Switzerland's quality of life is among the highest in the world, making it one of the few places where European professionals count as economic migrants.

Previous loosening of immigration rules contributed to the Swiss economy's upswing, with skilled labor meeting a demand that the homegrown work force alone has been unable to fill, according to a study released Thursday by the Economics Ministry.

Switzerland's jobless rate stands at 3.3 percent — less than half that of most of its European neighbors.

Economists said immigration also spurred consumer spending and raised the GDP, which has been growing at a healthy 2.5 percent for the past three years. That figure easily surpassed growth in its much larger neighbors France and Italy.

But in a country that clings steadfastly to the multitude of traditions in its small, tight-knit mountain communities, and where neutrality is almost a national religion, a latent fear of foreigners remains.

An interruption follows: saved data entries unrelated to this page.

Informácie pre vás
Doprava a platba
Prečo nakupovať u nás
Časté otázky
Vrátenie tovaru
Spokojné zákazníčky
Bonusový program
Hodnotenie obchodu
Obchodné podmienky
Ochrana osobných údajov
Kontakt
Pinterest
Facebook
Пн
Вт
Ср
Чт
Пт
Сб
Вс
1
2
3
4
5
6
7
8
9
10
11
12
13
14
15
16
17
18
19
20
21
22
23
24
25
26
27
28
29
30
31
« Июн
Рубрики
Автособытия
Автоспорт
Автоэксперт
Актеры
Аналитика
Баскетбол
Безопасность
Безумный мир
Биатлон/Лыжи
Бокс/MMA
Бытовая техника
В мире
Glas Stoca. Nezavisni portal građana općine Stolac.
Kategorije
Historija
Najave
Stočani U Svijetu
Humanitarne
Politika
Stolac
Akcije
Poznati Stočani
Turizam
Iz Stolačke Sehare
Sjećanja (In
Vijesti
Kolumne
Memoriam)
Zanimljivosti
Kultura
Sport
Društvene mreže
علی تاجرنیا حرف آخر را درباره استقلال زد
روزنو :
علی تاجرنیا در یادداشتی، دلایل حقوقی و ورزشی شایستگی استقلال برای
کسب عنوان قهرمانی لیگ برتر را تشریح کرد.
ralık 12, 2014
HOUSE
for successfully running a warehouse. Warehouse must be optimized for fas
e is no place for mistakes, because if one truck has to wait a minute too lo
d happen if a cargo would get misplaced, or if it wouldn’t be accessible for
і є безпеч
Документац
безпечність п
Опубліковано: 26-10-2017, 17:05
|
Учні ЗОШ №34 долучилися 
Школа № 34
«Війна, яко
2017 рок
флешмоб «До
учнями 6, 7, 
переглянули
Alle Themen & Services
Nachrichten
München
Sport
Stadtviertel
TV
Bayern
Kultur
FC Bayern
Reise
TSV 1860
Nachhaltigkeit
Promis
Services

Most of the recent arrivals have come from Germany, which thanks to a common language and a surplus of skilled workers offers a vast pool of talent that Switzerland's booming industry badly needs.

But along with IT specialists, construction workers and engineers have come managers, doctors, teachers and even priests, prompting Switzerland's biggest-selling daily Blick to warn its readers — only slightly tongue-in-cheek — to be nice to their bosses or risk being replaced by Germans.

20 percent already foreign
The number of foreigners in Switzerland has increased by 150,000 to more than 1.5 million — or 20 percent of the population — since the start of the millennium.

Portuguese and French citizens have also been taking advantage of eased restrictions that were phased in gradually ever since Bern and Brussels negotiated a series of bilateral agreements in the late 1990s.

In addition, hundreds of thousands of EU residents already commute across the border into Switzerland every day to work in Basel, the Lake Geneva region and the Italian-speaking canton (state) of Ticino.

Economists say so far, there are no grounds to believe that foreigners are taking away Swiss jobs. But trade unions are concerned about wage-dumping, and warn that a sudden rise in unemployment could occur if the Swiss economy suffers from a global downturn.

Nationalist politicians also have capitalized on fears that Switzerland's generous welfare system is being exploited, and that Swiss values and culture are being eroded.

But Swiss proponents of closer integration with European neighbors contend that liberalization has substituted highly trained workers from Europe for lower-skilled migrants from elsewhere. Swiss citizens, they say, also benefit by being able to live and work throughout the bloc as a result of the agreements.

Voters could have the last word by challenging the law through a national referendum, called regularly as part of the country's system of direct democracy. In an attempt to keep the voters onside, the government has negotiated what it calls a "safety valve" clause allowing it to reintroduce quotas for EU citizens.

"We're going to have to wait a year and see whether the quotas need to be reinstated or not," Justice Minister Christoph Blocher, the leading figure in the right-wing Swiss People's Party, told SonntagsZeitung.